Collected data:
= = = =

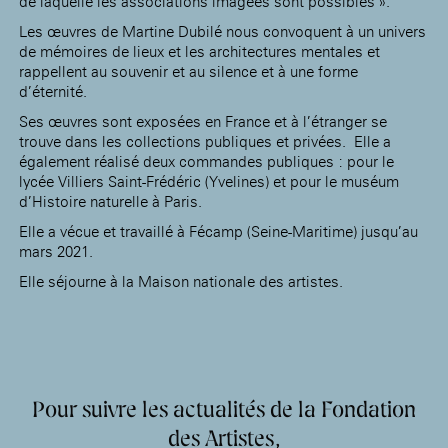
de laquelle les associations imagées sont possibles ».
Les œuvres de Martine Dubilé nous convoquent à un univers
de mémoires de lieux et les architectures mentales et
rappellent au souvenir et au silence et à une forme
d’éternité.
Ses œuvres sont exposées en France et à l’étranger se
trouve dans les collections publiques et privées. Elle a
également réalisé deux commandes publiques : pour le
lycée Villiers Saint-Frédéric (Yvelines) et pour le muséum
d’Histoire naturelle à Paris.
Elle a vécue et travaillé à Fécamp (Seine-Maritime) jusqu’au
mars 2021.
Elle séjourne à la Maison nationale des artistes.
Pour suivre les actualités de la Fondation
des Artistes,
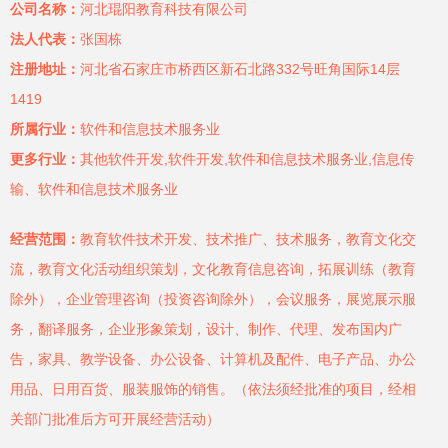
公司名称：
河北琨阳教育科技有限公司
法人代表：
张国栋
注册地址：
河北省石家庄市桥西区新石北路332号旺角国际14层
1419
所属行业：
软件和信息技术服务业
更多行业：
其他软件开发,软件开发,软件和信息技术服务业,信息传
输、软件和信息技术服务业
经营范围：
教育软件技术开发、技术推广、技术服务，教育文化交
流，教育文化活动组织策划，文化教育信息咨询，拓展训练（教育
除外），企业管理咨询（投资咨询除外），会议服务，展览展示服
务，翻译服务，企业形象策划，设计、制作、代理、发布国内广
告，家具、教学设备、办公设备、计算机及配件、电子产品、办公
用品、日用百货、服装服饰的销售。（依法须经批准的项目，经相
关部门批准后方可开展经营活动）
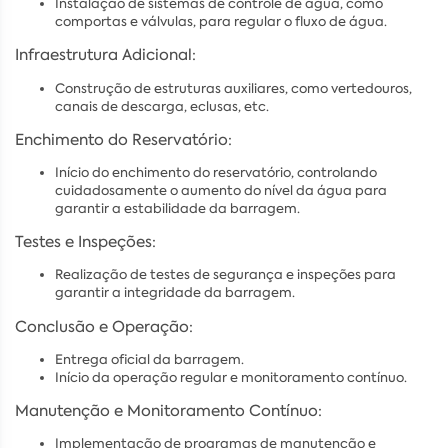
Instalação de sistemas de controle de água, como
comportas e válvulas, para regular o fluxo de água.
Infraestrutura Adicional:
Construção de estruturas auxiliares, como vertedouros,
canais de descarga, eclusas, etc.
Enchimento do Reservatório:
Início do enchimento do reservatório, controlando
cuidadosamente o aumento do nível da água para
garantir a estabilidade da barragem.
Testes e Inspeções:
Realização de testes de segurança e inspeções para
garantir a integridade da barragem.
Conclusão e Operação:
Entrega oficial da barragem.
Início da operação regular e monitoramento contínuo.
Manutenção e Monitoramento Contínuo:
Implementação de programas de manutenção e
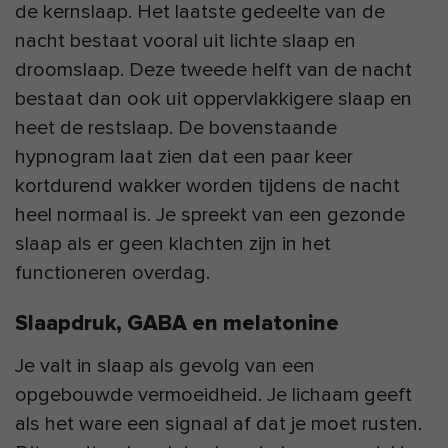
de kernslaap. Het laatste gedeelte van de
nacht bestaat vooral uit lichte slaap en
droomslaap. Deze tweede helft van de nacht
bestaat dan ook uit oppervlakkigere slaap en
heet de restslaap. De bovenstaande
hypnogram laat zien dat een paar keer
kortdurend wakker worden tijdens de nacht
heel normaal is. Je spreekt van een gezonde
slaap als er geen klachten zijn in het
functioneren overdag.
Slaapdruk, GABA en melatonine
Je valt in slaap als gevolg van een
opgebouwde vermoeidheid. Je lichaam geeft
als het ware een signaal af dat je moet rusten.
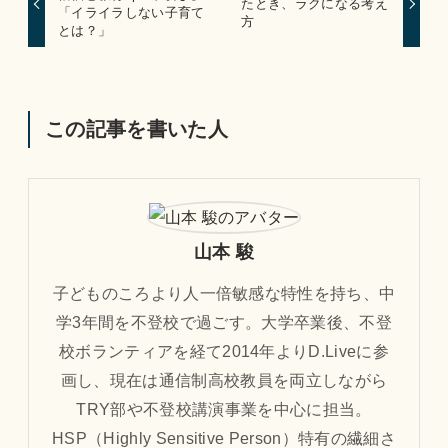
たとき、ラクになる考え
「イライラしない子育て
方
とは？」
この記事を書いた人
山本 駿
子どものころより人一倍敏感な特性を持ち、中
学3年間を不登校で過ごす。大学卒業後、不登
校ボランティアを経て2014年よりD.Liveに参
画し、現在は通信制高校教員を両立しながら
TRY部や不登校講演事業を中心に担当。
HSP（Highly Sensitive Person）特有の繊細さ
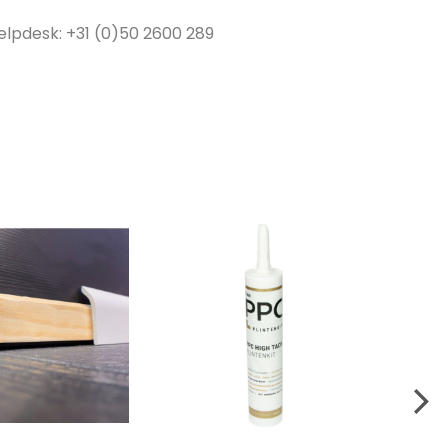
elpdesk: +31 (0)50 2600 289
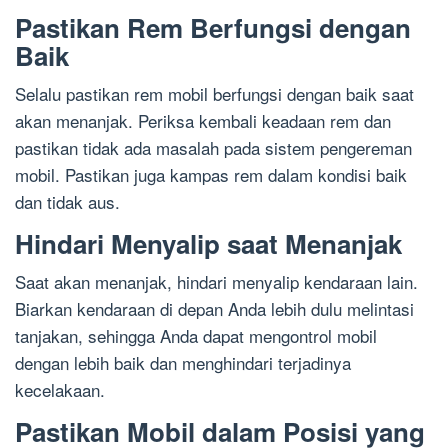
Pastikan Rem Berfungsi dengan
Baik
Selalu pastikan rem mobil berfungsi dengan baik saat
akan menanjak. Periksa kembali keadaan rem dan
pastikan tidak ada masalah pada sistem pengereman
mobil. Pastikan juga kampas rem dalam kondisi baik
dan tidak aus.
Hindari Menyalip saat Menanjak
Saat akan menanjak, hindari menyalip kendaraan lain.
Biarkan kendaraan di depan Anda lebih dulu melintasi
tanjakan, sehingga Anda dapat mengontrol mobil
dengan lebih baik dan menghindari terjadinya
kecelakaan.
Pastikan Mobil dalam Posisi yang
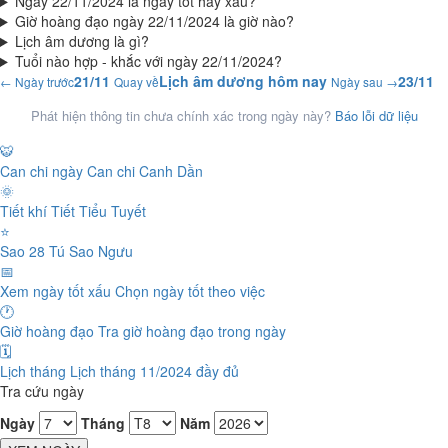
Ngày 22/11/2024 là ngày tốt hay xấu?
Giờ hoàng đạo ngày 22/11/2024 là giờ nào?
Lịch âm dương là gì?
Tuổi nào hợp - khắc với ngày 22/11/2024?
21/11
Lịch âm dương hôm nay
23/11
← Ngày trước
Quay về
Ngày sau →
Phát hiện thông tin chưa chính xác trong ngày này?
Báo lỗi dữ liệu
🐯
Can chi ngày
Can chi Canh Dần
🌞
Tiết khí
Tiết Tiểu Tuyết
⭐
Sao 28 Tú
Sao Ngưu
📅
Xem ngày tốt xấu
Chọn ngày tốt theo việc
🕐
Giờ hoàng đạo
Tra giờ hoàng đạo trong ngày
🗓️
Lịch tháng
Lịch tháng 11/2024 đầy đủ
Tra cứu ngày
Ngày
Tháng
Năm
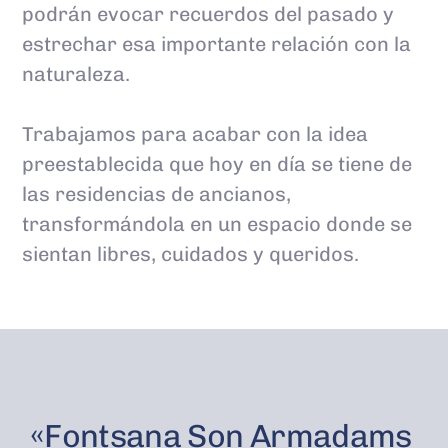
podrán evocar recuerdos del pasado y
estrechar esa importante relación con la
naturaleza.
Trabajamos para acabar con la idea
preestablecida que hoy en día se tiene de
las residencias de ancianos,
transformándola en un espacio donde se
sientan libres, cuidados y queridos.
«Fontsana
Son
Armadams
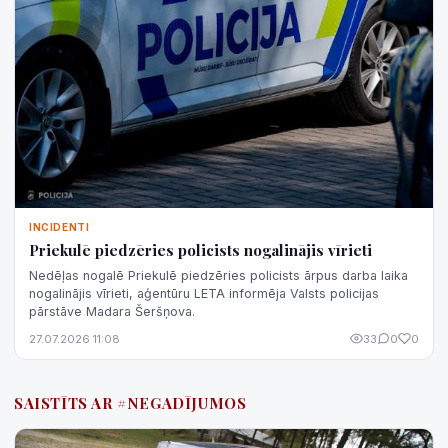
INCIDENTI
Priekulē piedzēries policists nogalinājis vīrieti
Nedēļas nogalē Priekulē piedzēries policists ārpus darba laika
nogalinājis vīrieti, aģentūru LETA informēja Valsts policijas
pārstāve Madara Šeršņova.
27.07.2026 11:08
33
0
0
SAISTĪTS AR #NEGADĪJUMOS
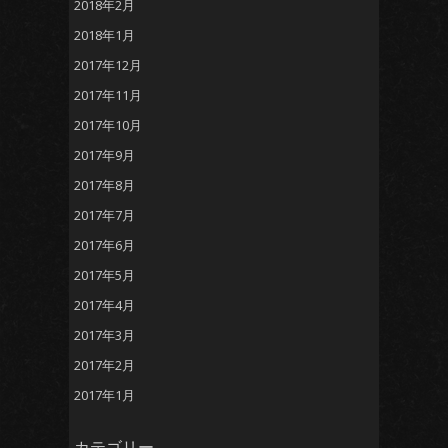
2018年2月
2018年1月
2017年12月
2017年11月
2017年10月
2017年9月
2017年8月
2017年7月
2017年6月
2017年5月
2017年4月
2017年3月
2017年2月
2017年1月
カテゴリー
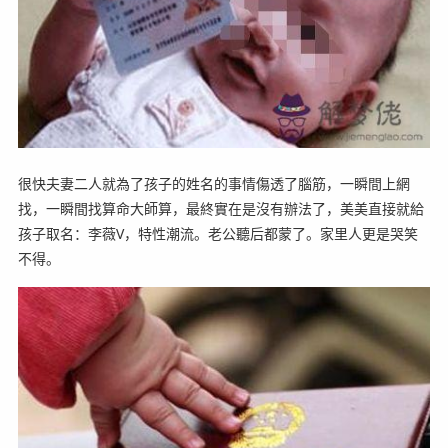
很快夫妻二人就為了孩子的姓名的事情傷透了腦筋，一瞬間上網
找，一瞬間找算命大師算，最終實在是沒有辦法了，美美直接就給
孩子取名：李薇V，特性潮流。老公聽后都蒙了。家里人更是哭笑
不得。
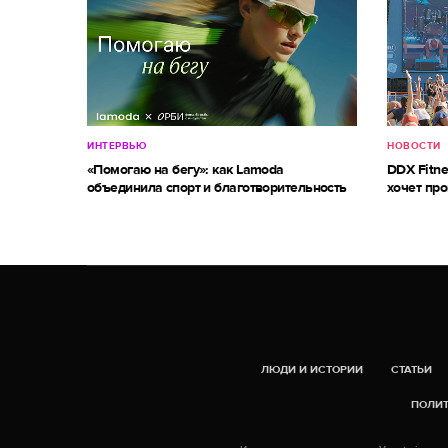
ИНТЕРВЬЮ
НОВОСТИ
«Помогаю на бегу»: как Lamoda
DDX Fitne
объединила спорт и благотворительность
хочет про
ЛЮДИ И ИСТОРИИ
СТАТЬИ
ПОЛИТ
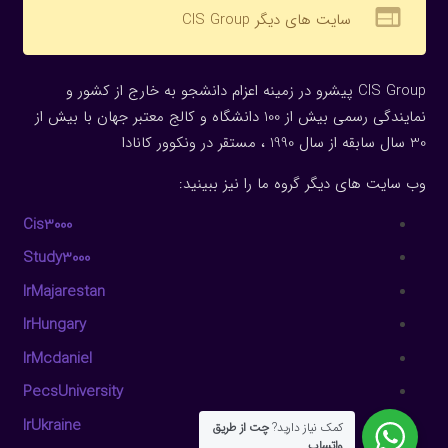
web
سایت های دیگر CIS Group
CIS Group پیشرو در زمینه اعزام دانشجو به خارج از کشور و
نمایندگی رسمی بیش از 100 دانشگاه و کالج معتبر جهان با بیش از
30 سال سابقه از سال 1990 ، مستقر در ونکوور کانادا
وب سایت های دیگر گروه ما را نیز ببینید:
Cis3000
Study3000
IrMajarestan
IrHungary
IrMcdaniel
PecsUniversity
IrUkraine
کمک نیاز دارید?
چت از طریق
واتساپ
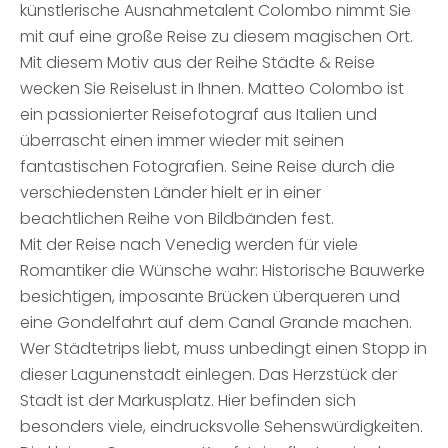
künstlerische Ausnahmetalent Colombo nimmt Sie
mit auf eine große Reise zu diesem magischen Ort.
Mit diesem Motiv aus der Reihe Städte & Reise
wecken Sie Reiselust in Ihnen. Matteo Colombo ist
ein passionierter Reisefotograf aus Italien und
überrascht einen immer wieder mit seinen
fantastischen Fotografien. Seine Reise durch die
verschiedensten Länder hielt er in einer
beachtlichen Reihe von Bildbänden fest.
Mit der Reise nach Venedig werden für viele
Romantiker die Wünsche wahr: Historische Bauwerke
besichtigen, imposante Brücken überqueren und
eine Gondelfahrt auf dem Canal Grande machen.
Wer Städtetrips liebt, muss unbedingt einen Stopp in
dieser Lagunenstadt einlegen. Das Herzstück der
Stadt ist der Markusplatz. Hier befinden sich
besonders viele, eindrucksvolle Sehenswürdigkeiten.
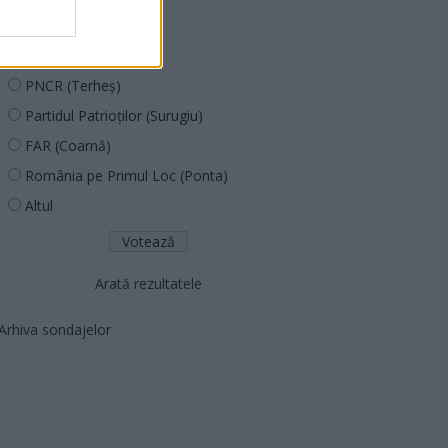
PUSL (D. Voiculescu)
PNȚCD (Pavelescu)
PNCR (Terheș)
Partidul Patrioților (Surugiu)
FAR (Coarnă)
România pe Primul Loc (Ponta)
Altul
Arată rezultatele
Arhiva sondajelor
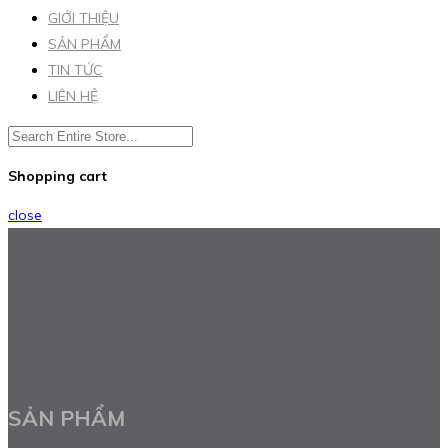
GIỚI THIỆU
SẢN PHẨM
TIN TỨC
LIÊN HỆ
Shopping cart
close
SẢN PHẨM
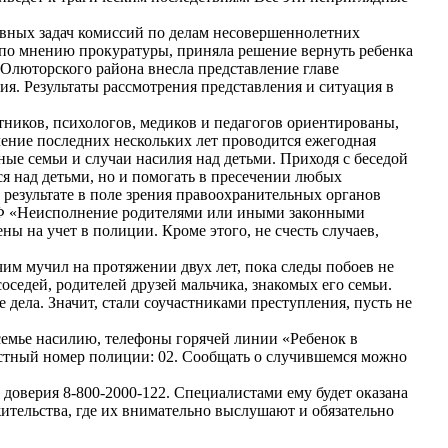
овных задач комиссий по делам несовершеннолетних
, по мнению прокуратуры, приняла решение вернуть ребенка
 Олюторского района внесла представление главе
ия. Результаты рассмотрения представления и ситуация в
ников, психологов, медиков и педагогов ориентированы,
течение последних нескольких лет проводится ежегодная
ые семьи и случаи насилия над детьми. Приходя с беседой
я над детьми, но и помогать в пресечении любых
 результате в поле зрения правоохранительных органов
 РФ «Неисполнение родителями или иными законными
 на учет в полиции. Кроме этого, не счесть случаев,
чим мучил на протяжении двух лет, пока следы побоев не
оседей, родителей друзей мальчика, знакомых его семьи.
 дела. Значит, стали соучастниками преступления, пусть не
 семье насилию, телефоны горячей линии «Ребенок в
вестный номер полиции: 02. Сообщать о случившемся можно
доверия 8-800-2000-122. Специалистами ему будет оказана
ительства, где их внимательно выслушают и обязательно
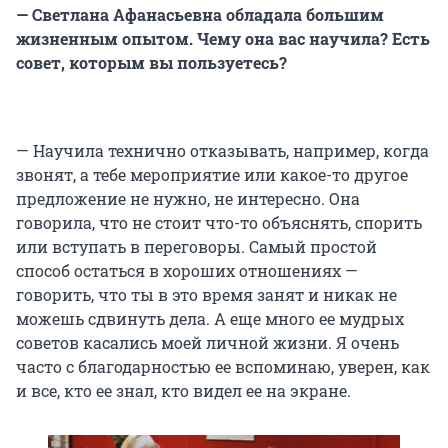
—
Светлана Афанасьевна обладала большим
жизненным опытом. Чему она вас научила? Есть
совет, которым вы пользуетесь?
— Научила технично отказывать, например, когда
звонят, а тебе мероприятие или какое-то другое
предложение не нужно, не интересно. Она
говорила, что не стоит что-то объяснять, спорить
или вступать в переговоры. Самый простой
способ остаться в хороших отношениях —
говорить, что ты в это время занят и никак не
можешь сдвинуть дела. А еще много ее мудрых
советов касались моей личной жизни. Я очень
часто с благодарностью ее вспоминаю, уверен, как
и все, кто ее знал, кто видел ее на экране.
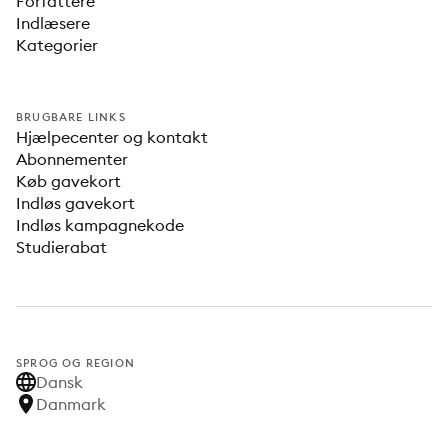
Forfattere
Indlæsere
Kategorier
BRUGBARE LINKS
Hjælpecenter og kontakt
Abonnementer
Køb gavekort
Indløs gavekort
Indløs kampagnekode
Studierabat
SPROG OG REGION
Dansk
Danmark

= = = =

Pull out every line of the records that contains the word "barragem" and copy each one in full.

garantir a estabilidade da barragem.
garantir a integridade da barragem.
Entrega oficial da barragem.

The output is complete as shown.